Recycling is the First Link in the Manufacturing Supply Chain
(Washington, DC) – The Institute of Scrap Recycling Industries (ISRI) today joins in the nationwide celebration of National Manufacturing Day by highlighting the essential role of the recycling industry to the U.S. manufacturing landscape.
“National Manufacturing Day helps call attention to the essential role recycling plays in America’s economy, and the industry’s potential for new innovations and job creation,” said ISRI President Robin Wiener. “As the first link in the manufacturing supply chain, the recycling industry provides a critical source of raw material to manufacturers. The need for which has proven greater than before as recycled materials have been transformed into essential tools for use in critical healthcare supplies and other needs for today’s world,” Wiener added.
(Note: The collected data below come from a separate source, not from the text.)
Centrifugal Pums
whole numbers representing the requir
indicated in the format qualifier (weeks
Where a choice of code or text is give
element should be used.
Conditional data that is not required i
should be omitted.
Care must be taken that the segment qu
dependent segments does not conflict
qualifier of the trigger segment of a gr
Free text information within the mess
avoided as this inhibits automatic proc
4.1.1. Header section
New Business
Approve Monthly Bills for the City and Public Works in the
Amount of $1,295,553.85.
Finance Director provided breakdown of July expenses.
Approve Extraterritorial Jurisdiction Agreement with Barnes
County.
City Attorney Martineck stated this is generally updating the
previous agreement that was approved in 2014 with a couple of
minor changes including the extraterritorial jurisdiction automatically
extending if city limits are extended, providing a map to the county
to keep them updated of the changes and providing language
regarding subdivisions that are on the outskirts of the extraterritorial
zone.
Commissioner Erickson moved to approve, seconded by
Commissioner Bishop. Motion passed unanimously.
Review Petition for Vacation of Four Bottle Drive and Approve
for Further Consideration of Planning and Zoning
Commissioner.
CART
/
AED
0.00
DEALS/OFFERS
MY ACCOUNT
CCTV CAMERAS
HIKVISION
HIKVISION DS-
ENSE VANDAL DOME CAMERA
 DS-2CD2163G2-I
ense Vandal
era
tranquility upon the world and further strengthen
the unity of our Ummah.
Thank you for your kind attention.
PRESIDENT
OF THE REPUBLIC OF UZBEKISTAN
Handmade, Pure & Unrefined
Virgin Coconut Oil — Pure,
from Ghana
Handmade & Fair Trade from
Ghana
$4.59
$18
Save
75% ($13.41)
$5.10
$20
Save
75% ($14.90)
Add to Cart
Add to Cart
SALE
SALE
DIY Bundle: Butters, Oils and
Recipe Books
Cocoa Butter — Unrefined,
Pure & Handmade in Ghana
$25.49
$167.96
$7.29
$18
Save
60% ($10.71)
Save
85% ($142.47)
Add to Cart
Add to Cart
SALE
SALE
Recycling operations are an essential part of critical manufacturers' supply chain, supplying 40 percent (on average across all commodities) of their raw material needs.
- The U.S. steel industry relies on ferrous scrap as its largest single raw material input. In fact, 70 percent of all U.S. produced steel and stainless steel is made from ferrous and stainless scrap supplied by recyclers.
- More than 75 percent of U.S. paper mills depend upon recovered fiber from recycling operations for their daily production needs.
- Recyclers are responsible for supplying 58 percent of the feedstock to tissue mills throughout the United States, which are responsible for producing the toilet paper and tissues needed every day by citizens throughout the U.S. and which are currently in critical supply.
- More than half of all aluminum consumption by manufacturers in the United States comes from scrap.
- Copper and copper alloy production in the United States is also heavily dependent on scrap as a raw material input. Copper scrap provides approximately one‐third of the supply of all copper, brass, and bronze produced in the U.S.
- The increased demand for and delivery of food items are dependent upon food packaging which in turn is produced using a variety of grades of recovered paper and plastics, made from recyclables collected and processed by the scrap recycling industry.
Without the continued supply of specification‐grade scrap into these operations, many companies would be forced to curtail their operations.
Additionally, the recycling industry is a leader in economic output, job creation, resource sustainability, energy savings, and global trade. Approximately 164,154 jobs are being directly supported by the recycling and brokerage operations of the scrap industry in the U.S. In addition, 367,356 jobs are indirectly supported by the industry through suppliers and the indirect impact of the industry’s expenditures. The indirect jobs include thousands of people in other sectors such as servers in restaurants, construction workers, teachers, and other professionals.
National Manufacturing Day occurs on the first Friday of October. It encourages American manufacturers to come together to address their collective challenges so they can help their communities and future generations thrive.
The Institute of Scrap Recycling Industries, Inc. (ISRI) is the "Voice of the Recycling Industry™." ISRI represents 1,300 companies in 20 chapters in the U.S. and more than 40 countries that process, broker, and consume scrap commodities, including metals, paper, plastics, glass, rubber, electronics, and textiles. With headquarters in Washington, DC, the Institute provides education, advocacy, safety and compliance training, and promotes public awareness of the vital role recycling plays in the U.S. economy, global trade, the environment and sustainable development. Generating nearly $110 billion annually in U.S. economic activity, the scrap recycling industry provides more than 500,000 Americans with good jobs.